Defendant was positively identified by a T.B.I. undercover agent as the individual who sold to him a quantity of substance analyzed and determined to be marijuana, in violation of T.C.A. Section 52-1432(a)(1)(F). In his own defense defendant testified he had never been involved in the sale of marijuana, did not recognize the T.B.I. agent as a person whom he had ever seen before, and, specifically, had not made a sale of marijuana to this State witness.

This evidence created an issue of fact which has been settled by the jury against the contention of defendant. He has failed to carry the burden, imposed on him here, of showing that the evidence preponderates against the jury verdict. Assignments of error 1, 2, and 3, are overruled.

By the fourth assignment it is charged that the trial judge erred in overruling defendant’s motion to quash the indictment based on the grounds he was denied a speedy trial.

Defendant’s complaint is that approximately one year elapsed between the purported offense with which he was charged and the date of the indictment.

Reliance is placed on the 6th Amendment to the Federal Constitution, and Article I, Section 9 of the Tennessee Constitution in asserting the right to a speedy trial. Dickey v. Florida, 398 U.S. 30, 90 S.Ct. 1564, 26 L.Ed.2d 26, and Pollard v. U. S., 352 U.S. 354, 361, 77 S.Ct. 481, 486, 1 L.Ed.2d 393 are cited as authority to sustain this position.

We disagree. The Dickey case, coming from the state of Florida, involved a defendant who was tried and convicted some eight years after his arrest, in spite of various efforts on his part to have his case brought to trial for a hearing on the merits of the charges against him. Pollard, supra, is mentioned only incidentally, and it appears the statement in the brief is not an *827exact quotation from the text, in addition to being inapplicable to the facts of the case sub judice. United States v. Marion, 404 U.S. 307, 92 S.Ct. 455, 30 L.Ed.2d 468, points out that the sixth amendment’s speedy trial provision has no application until the putative defendant in some way becomes an “accused”, an event which does not occur until there is either a formal indictment or information or else the actual restraints imposed by arrest and holding to answer a criminal charge occurs.
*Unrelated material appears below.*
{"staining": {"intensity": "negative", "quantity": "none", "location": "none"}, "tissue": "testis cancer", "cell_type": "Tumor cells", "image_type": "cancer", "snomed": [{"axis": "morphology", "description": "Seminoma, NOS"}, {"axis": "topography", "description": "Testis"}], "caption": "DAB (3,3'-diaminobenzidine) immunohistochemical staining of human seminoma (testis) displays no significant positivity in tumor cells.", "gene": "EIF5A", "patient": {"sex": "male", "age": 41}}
Although Marion, supra, dealt with consideration of a Federal indictment, we have not been referred to any authority to the contrary in this state, and we hold that to invoke an individual’s right to a speedy trial under the provisions of Article I, Section 9, of the Constitution of this state, there must be either a formal indictment or presentment, or the actual restraints imposed by arrest and holding to answer a criminal charge.
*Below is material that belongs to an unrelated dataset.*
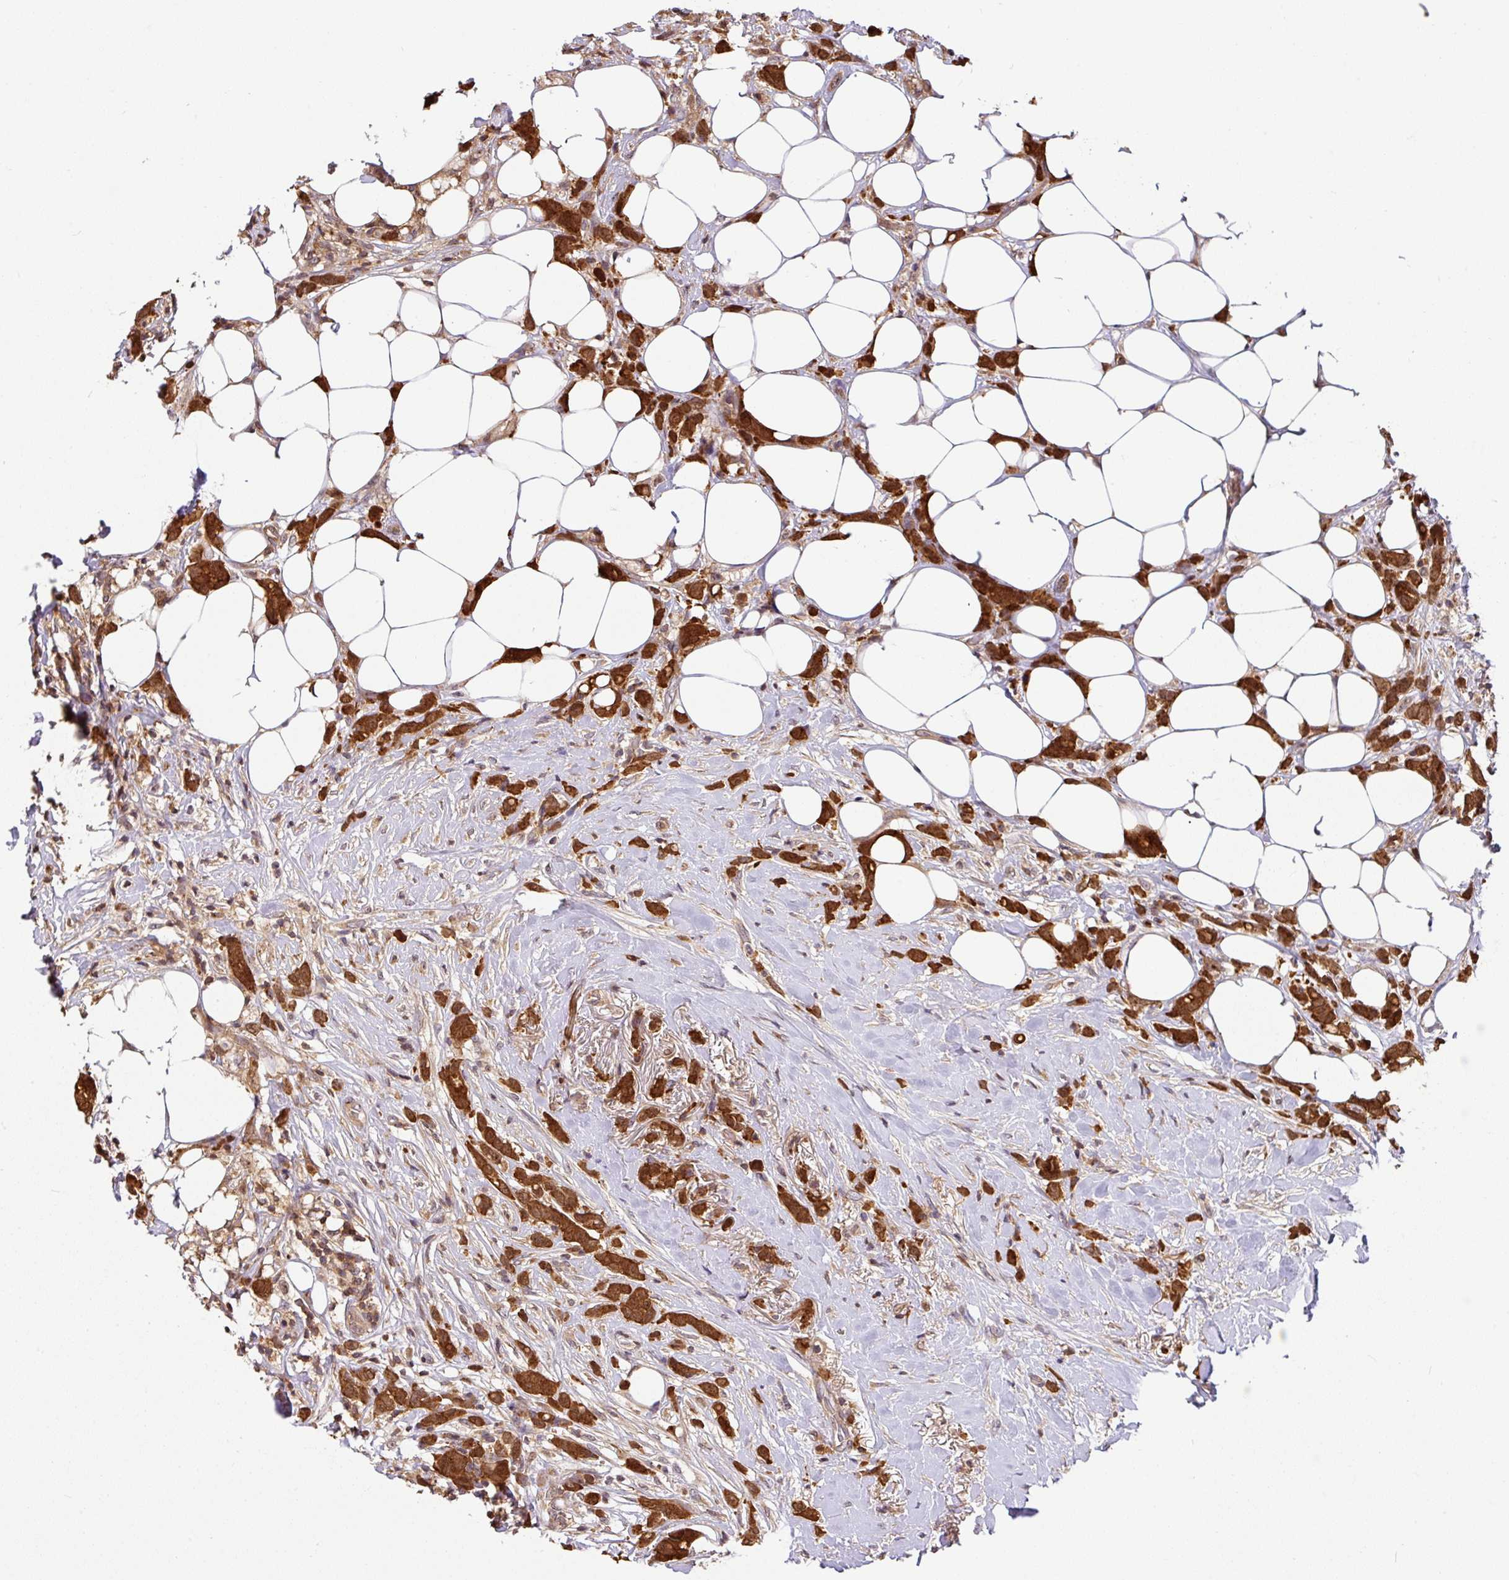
{"staining": {"intensity": "strong", "quantity": ">75%", "location": "cytoplasmic/membranous,nuclear"}, "tissue": "breast cancer", "cell_type": "Tumor cells", "image_type": "cancer", "snomed": [{"axis": "morphology", "description": "Duct carcinoma"}, {"axis": "topography", "description": "Breast"}], "caption": "Immunohistochemical staining of human breast cancer shows high levels of strong cytoplasmic/membranous and nuclear protein expression in approximately >75% of tumor cells.", "gene": "SHB", "patient": {"sex": "female", "age": 80}}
Defendant says it was error to overrule a plea in abatement charging the indictment was fatally defective in form and sufficiency. The indictment named defendant as Chuck Boswell, alias. The plea in abatement stated his true name to be James M. Boswell III.

This assignment must be overruled. There is no entry on the minutes of the court showing the action of the trial judge on the plea in abatement. We cannot look to the Bill of Exceptions to determine this question. Russell & Sweeney v. State, Tenn.Cr.App., 499 S.W.2d 945. Moreover, T.C.A. Section 40 — 1803, provides inter alia, that a person may be indicted under any name by which he is generally known. The transcript of a pretrial hearing on the plea in abatement is included in the Bill of Exceptions. The trial judge made a finding of fact that defendant was known in grammar school and among his friends as Chuck Boswell, and to his family as Chuckie Boswell. A finding of fact by the trial judge is conclusive unless this court finds the evidence preponderates against the judgment. Mitchell v. State, Tenn.Cr.App., 512 S.W.2d 661. We concur with the trial judge’s finding. The likelihood of defendant being again placed in jeopardy by prosecution for the same offense is vitiated by the record in this case.

The judgment of the trial court is affirmed.

GALBREATH, J., and C. ALLEN HIGH, Special Judge, concur.